_What to work on_. Give back, word for word, the lines in the listing below from the one holding "minimalist web framework for Node.js" down to the one holding "will need this)", both ends included.
----------------------------------------
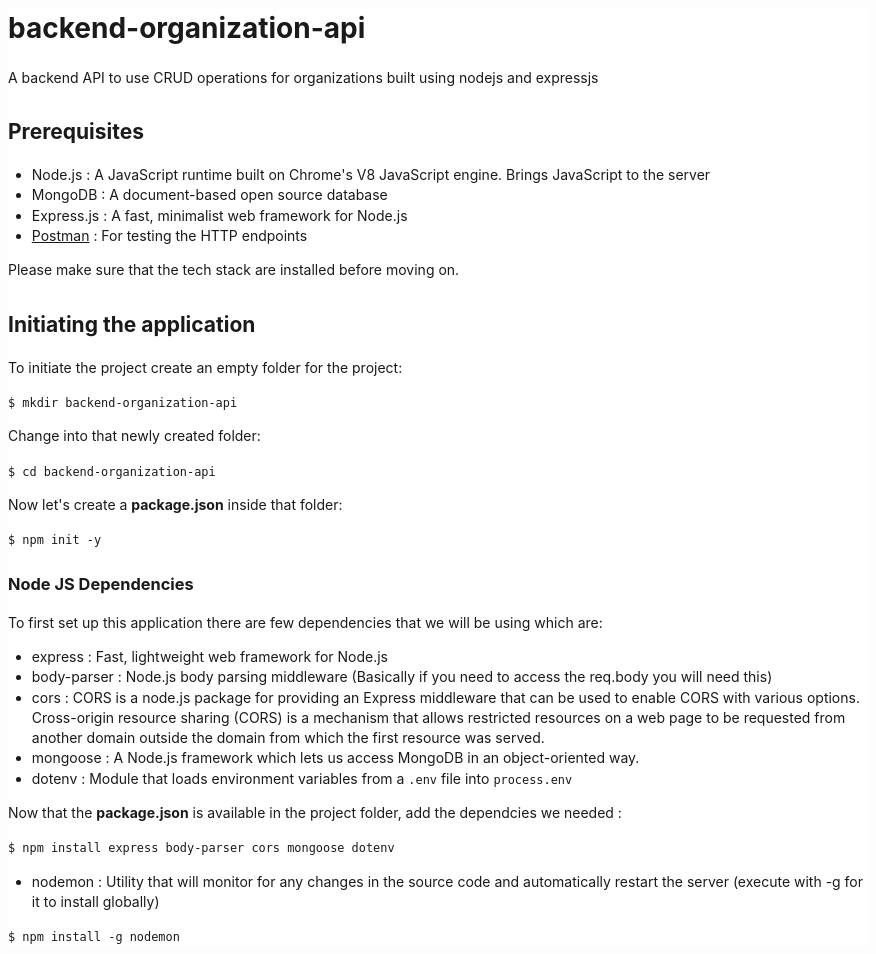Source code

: # backend-organization-api
A backend API to use CRUD operations for organizations built using nodejs and expressjs

## Prerequisites
* Node.js : A JavaScript runtime built on Chrome's V8 JavaScript engine. Brings JavaScript to the server
* MongoDB : A document-based open source database
* Express.js : A fast, minimalist web framework for Node.js
* [Postman](https://www.getpostman.com/) : For testing the HTTP endpoints 

Please make sure that the tech stack are installed before moving on.

## Initiating the application
To initiate the project create an empty folder for the project:

```shell
$ mkdir backend-organization-api
```

Change into that newly created folder:

```shell
$ cd backend-organization-api
```

Now let's create a **package.json** inside that folder:

```shell
$ npm init -y
```

### Node JS Dependencies
To first set up this application there are few dependencies that we will be using which are: 
* express : Fast, lightweight web framework for Node.js
* body-parser : Node.js body parsing middleware (Basically if you need to access the req.body you will need this)
* cors : CORS is a node.js package for providing an Express middleware that can be used to enable CORS with various options. Cross-origin resource sharing (CORS) is a mechanism that allows restricted resources on a web page to be requested from another domain outside the domain from which the first resource was served.
* mongoose : A Node.js framework which lets us access MongoDB in an object-oriented way.
* dotenv : Module that loads environment variables from a `.env` file into `process.env`

Now that the **package.json** is available in the project folder, add the dependcies we needed :

```shell
$ npm install express body-parser cors mongoose dotenv
```

* nodemon : Utility that will monitor for any changes in the source code and automatically restart the server (execute with -g for it to install globally)

```shell
$ npm install -g nodemon
```

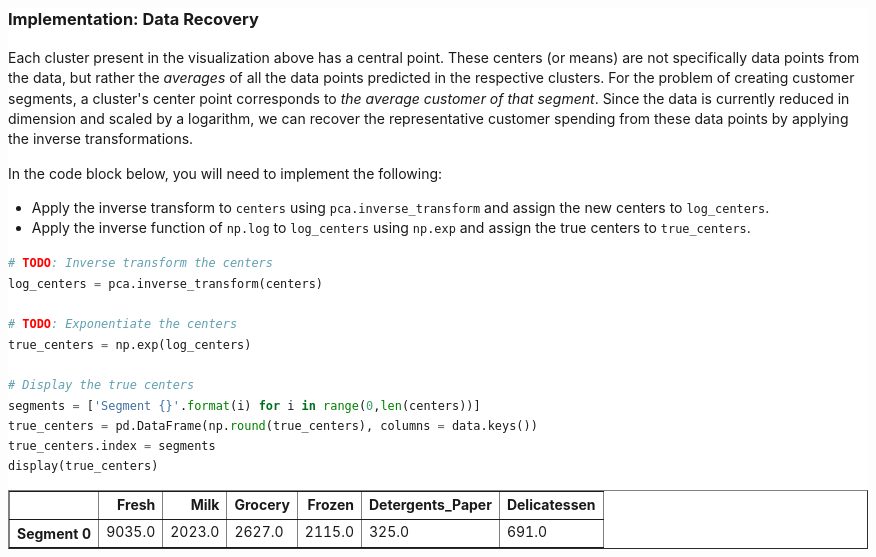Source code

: 
### Implementation: Data Recovery
Each cluster present in the visualization above has a central point. These centers (or means) are not specifically data points from the data, but rather the *averages* of all the data points predicted in the respective clusters. For the problem of creating customer segments, a cluster's center point corresponds to *the average customer of that segment*. Since the data is currently reduced in dimension and scaled by a logarithm, we can recover the representative customer spending from these data points by applying the inverse transformations.

In the code block below, you will need to implement the following:
 - Apply the inverse transform to `centers` using `pca.inverse_transform` and assign the new centers to `log_centers`.
 - Apply the inverse function of `np.log` to `log_centers` using `np.exp` and assign the true centers to `true_centers`.



```python
# TODO: Inverse transform the centers
log_centers = pca.inverse_transform(centers)

# TODO: Exponentiate the centers
true_centers = np.exp(log_centers)

# Display the true centers
segments = ['Segment {}'.format(i) for i in range(0,len(centers))]
true_centers = pd.DataFrame(np.round(true_centers), columns = data.keys())
true_centers.index = segments
display(true_centers)
```


<div>
<style>
    .dataframe thead tr:only-child th {
        text-align: right;
    }

    .dataframe thead th {
        text-align: left;
    }

    .dataframe tbody tr th {
        vertical-align: top;
    }
</style>
<table border="1" class="dataframe">
  <thead>
    <tr style="text-align: right;">
      <th></th>
      <th>Fresh</th>
      <th>Milk</th>
      <th>Grocery</th>
      <th>Frozen</th>
      <th>Detergents_Paper</th>
      <th>Delicatessen</th>
    </tr>
  </thead>
  <tbody>
    <tr>
      <th>Segment 0</th>
      <td>9035.0</td>
      <td>2023.0</td>
      <td>2627.0</td>
      <td>2115.0</td>
      <td>325.0</td>
      <td>691.0</td>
----------------------------------------
_Output of the task_.
* Express.js : A fast, minimalist web framework for Node.js
* [Postman](https://www.getpostman.com/) : For testing the HTTP endpoints 

Please make sure that the tech stack are installed before moving on.

## Initiating the application
To initiate the project create an empty folder for the project:

```shell
$ mkdir backend-organization-api
```

Change into that newly created folder:

```shell
$ cd backend-organization-api
```

Now let's create a **package.json** inside that folder:

```shell
$ npm init -y
```

### Node JS Dependencies
To first set up this application there are few dependencies that we will be using which are: 
* express : Fast, lightweight web framework for Node.js
* body-parser : Node.js body parsing middleware (Basically if you need to access the req.body you will need this)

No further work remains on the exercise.